Imagination: Making creative choices, thinking of new ideas, and interpreting familiar material in new ways are essential to drama. Einstein said, “Imagination is more important than knowledge.”
Empathy: Acting roles from different situations, time periods, and cultures promotes compassion and tolerance for others’ feelings and viewpoints.
Cooperation / Collaboration: Theatre combines the creative ideas and abilities of its participants. This cooperative process includes discussing, negotiating, rehearsing, and performing.
Concentration: Playing, practicing, and performing develop a sustained focus of mind, body, and voice, which also helps in other school subjects and life.
Communication Skills: Drama enhances verbal and nonverbal expression of ideas. It improves voice projection, articulation of words, fluency with language, and persuasive speech. Listening and observation skills develop by playing drama games, being an audience, rehearsing, and performing.
Problem Solving: Students learn how to communicate the who, what, where, and why to the audience. Improvisation fosters quick-thinking solutions, which leads to greater adaptability in life.
Fun: Drama brings play, humor, and laughter to learning; this improves motivation and reduces stress.
Emotional Outlet: Pretend play and drama games allow students to express a range of emotions. Aggression and tension are released in a safe, controlled environment, reducing antisocial behaviors.
Relaxation: Many drama activities reduce stress by releasing mental, physical, and emotional tension.
Self-Discipline: The process of moving from ideas to actions to performances teaches the value of practice and perseverance.

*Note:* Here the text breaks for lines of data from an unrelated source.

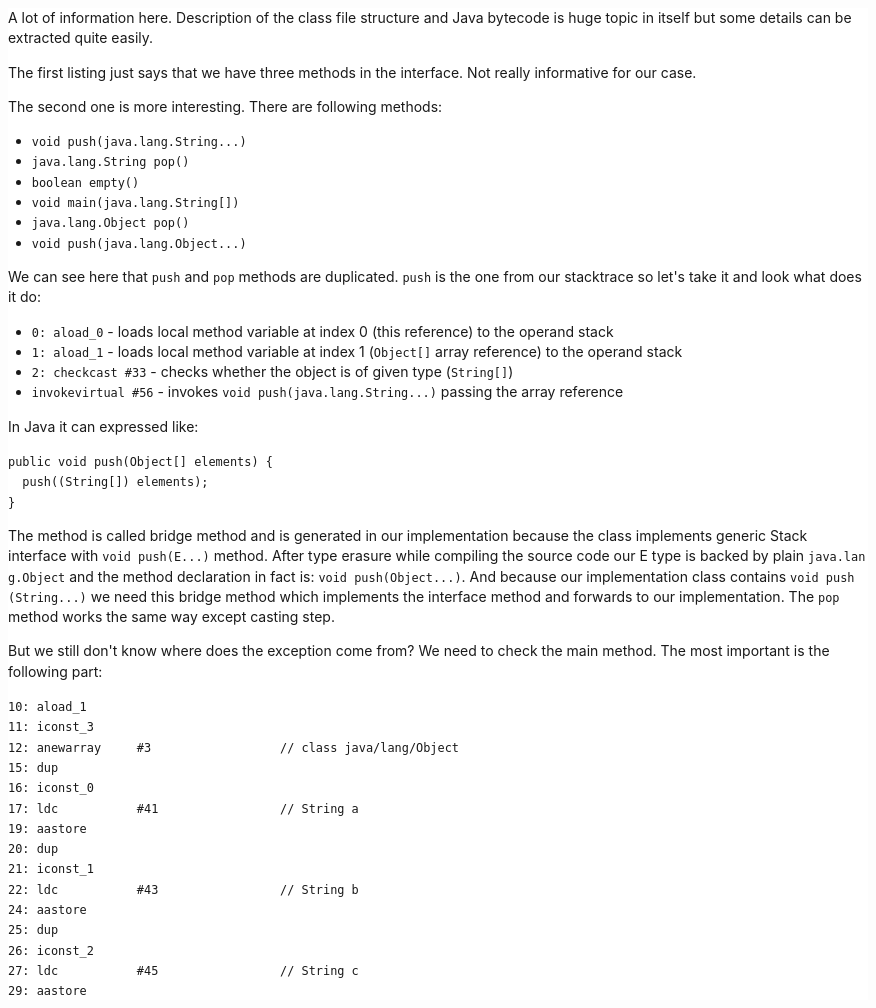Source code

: A lot of information here. Description of the class file structure and Java bytecode is huge topic in itself but some details can be extracted quite easily.

The first listing just says that we have three methods in the interface. Not really informative for our case.

The second one is more interesting. There are following methods:

- `void push(java.lang.String...)`
- `java.lang.String pop()`
- `boolean empty()`
- `void main(java.lang.String[])`
- `java.lang.Object pop()`
- `void push(java.lang.Object...)`

We can see here that `push` and `pop` methods are duplicated. `push` is the one from our stacktrace so let's take it and look what does it do:

- `0: aload_0` - loads local method variable at index 0 (this reference) to the operand stack
- `1: aload_1` - loads local method variable at index 1 (`Object[]` array reference) to the operand stack
- `2: checkcast #33` - checks whether the object is of given type (`String[]`)
- `invokevirtual #56` - invokes `void push(java.lang.String...)` passing the array reference

In Java it can expressed like:

    public void push(Object[] elements) {
      push((String[]) elements);
    }

The method is called bridge method and is generated in our implementation because the class implements generic Stack interface with `void push(E...)` method. After type erasure while compiling the source code our E type is backed by plain `java.lang.Object` and the method declaration in fact is: `void push(Object...)`. And because our implementation class contains `void push(String...)` we need this bridge method which implements the interface method and forwards to our implementation. The `pop` method works the same way except casting step.

But we still don't know where does the exception come from? We need to check the main method. The most important is the following part:

    10: aload_1       
    11: iconst_3      
    12: anewarray     #3                  // class java/lang/Object
    15: dup           
    16: iconst_0      
    17: ldc           #41                 // String a
    19: aastore       
    20: dup           
    21: iconst_1      
    22: ldc           #43                 // String b
    24: aastore       
    25: dup           
    26: iconst_2      
    27: ldc           #45                 // String c
    29: aastore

Drama games and creative movement improve self-control.
Trust: The social interaction and risk taking in drama develop trust in self, others, and the process.
Physical Fitness: Movement in drama improves flexibility, coordination, balance, and control.
Memory: Rehearsing and performing words, movements, and cues strengthen this skill like a muscle.
Social Awareness: Legends, myths, poems, stories, and plays used in drama teach students about social issues and conflicts from cultures, past and present, all over the world.
Aesthetic Appreciation: Participating in and viewing theater raise appreciation for the art form. It is important to raise a generation that understands, values, and supports theater’s place in society.